Ann Arbor City Council Candidate Wins Ballot Access Lawsuit Even Though All Sides Agree Residency Requirement is Constitutional

Ann Arbor, Michigan, requires candidates for city council to have lived in their ward for at least one year before running, and also to have been a registered voter in the ward for at least a year. On May 20, 2014, Robert Dascola won a U.S. District Court order putting him on the ballot in the August 5 Democratic primary, even though he does not meet the registration requirement and even though all sides agree that the city’s residency-registration requirement would be constitutional if it were enacted at this time.

In the early 1970’s, federal courts inside the Sixth Circuit believed that residency requirements for candidates violate the U.S. Constitution, and struck down many of them, including the Ann Arbor requirements. The city did not appeal these 1971 and 1972 decisions, but left the requirements in the city charter, although they weren’t enforced.

Later, the Sixth Circuit realized that modest duration of residency requirements for candidates do not violate the U.S. Constitution, and started upholding them. Ann Arbor city officials were aware of this change in the law, and started enforcing the city’s requirements again. Dascola filed a federal lawsuit, and U.S. District Court Judge Lawrence Zatkoff, a Reagan appointee, ruled on May 20 that because Ann Arbor didn’t appeal the 1971 and 1972 cases against it, its requirements are now void, even though in theory the city is free to re-enact them at any time. Dascola v City of Ann Arbor, eastern district, 2:14cv-11296. See this story.

Now the city and Dascola are arguing over whether absentee ballots that were mailed out without Dascola’s name on them should be counted. All the voters who received a faulty ballot have been sent a second ballot, but the controversy is what to do with voters who return the first, faulty ballot, instead of the second corrected ballot. Thanks to Nicholas Madaj for the link.


Comments

Ann Arbor City Council Candidate Wins Ballot Access Lawsuit Even Though All Sides Agree Residency Requirement is Constitutional — No Comments

  1. It was an odd set of circumstances that he was left off the ballot – it wasn’t so simple that the decision was after ballots had been mailed.

    http://annarborchronicle.com/2014/06/27/dascola-mistakenly-left-off-ballot/

    He was originally left off the ballot. After the court decision, the city’s election vendor was informed. The vendor added Dascola’s name to the ballot, and the ballot was proofed by the both city and county clerks.

    Then Ypsilanti, another city in Washtenaw County, told the vendor that uncontested primaries for its city council should be remover from the ballot, based on a Ypsilanti charter provision.

    The vendor mixed up Ypsilanti with Ann Arbor (easy to do because of the similarity in spelling) and removed the Ann Arbor city council races from the ballot.

    When the vendor put the Ann Arbor races back on the ballot, and removed the Ypsilanti races, they pulled up the original set of city council candidates, and left off Dascola.

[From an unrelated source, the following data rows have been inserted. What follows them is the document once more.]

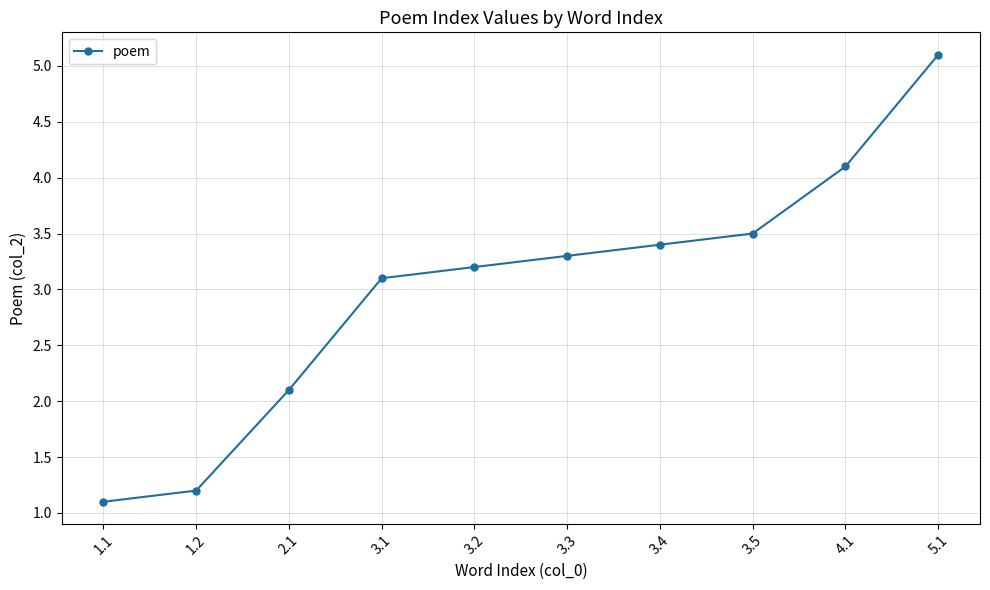

Rank the categories by value from highest to lowest.

5.1, 4.1, 3.5, 3.4, 3.3, 3.2, 3.1, 2.1, 1.2, 1.1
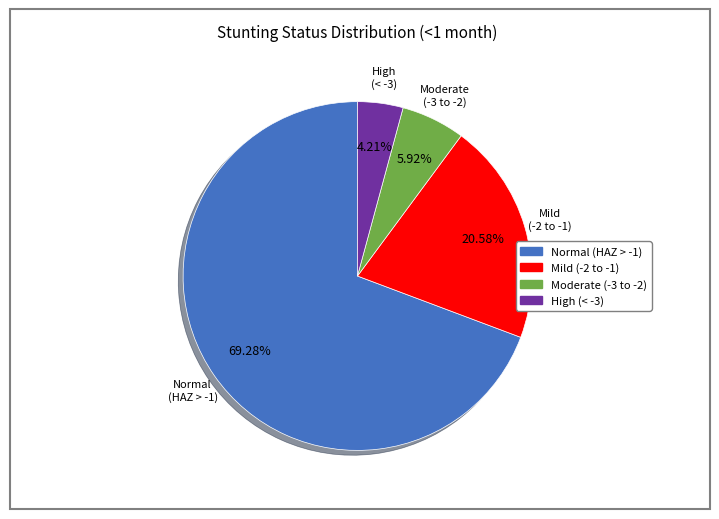

Does any single category account for the majority?

Yes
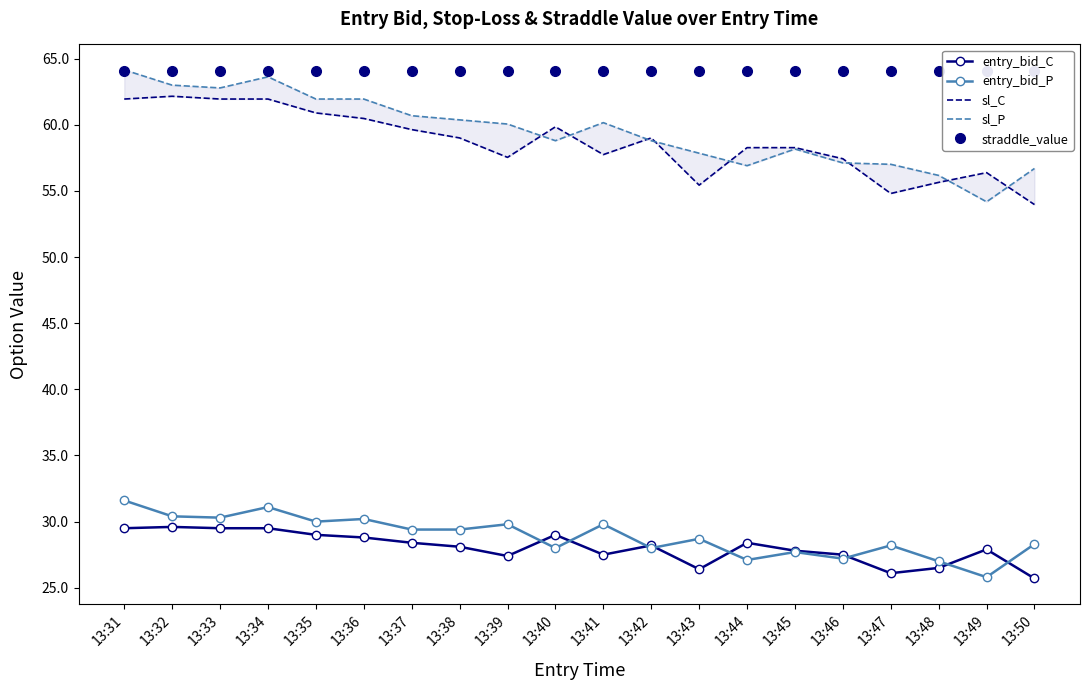

At how many categories does at least one series exceed 49?

20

Apparently this time the clerks proofed it, Ann Arbor on, check; Ypsilanti off, check.

    When the absentee ballots went out late in June, some voters caught the mistake, and new corrected ballots were sent out. The city clerk is also trying to contact by phone those voters who have returned the erroneous first ballot.

    The SOS had provided a legal interpretation that any mailed back ballots from the first erroneous printing should not be counted for the city council race. But the SOS office then reversed itself and said that if only one ballot is returned it should be counted.

    Conceivably some voters might see the updated ballot, and think, I didn’t vote for Dascola, so no reason to send in a corrected ballot. And some voters might not receive the corrected ballot, or receive it and misplace it. In addition the ballot has a write-in space, so some voters might write in Dascola’s name on the original ballot.

    http://annarborchronicle.com/tag/2014-ann-arbor-city-council-elections/

    Dascola has now filed to have any first printing ballots not be counted.

    Hopefully the race will not be close. Or hopefully it will be based on if you like chaos.

  2. Sue the morons for damages.

    NEW election – to be paid for by the morons ???

    Filing deadlines about a year before each election ???

    — time enough for SCOTUS to rule on any screwups ???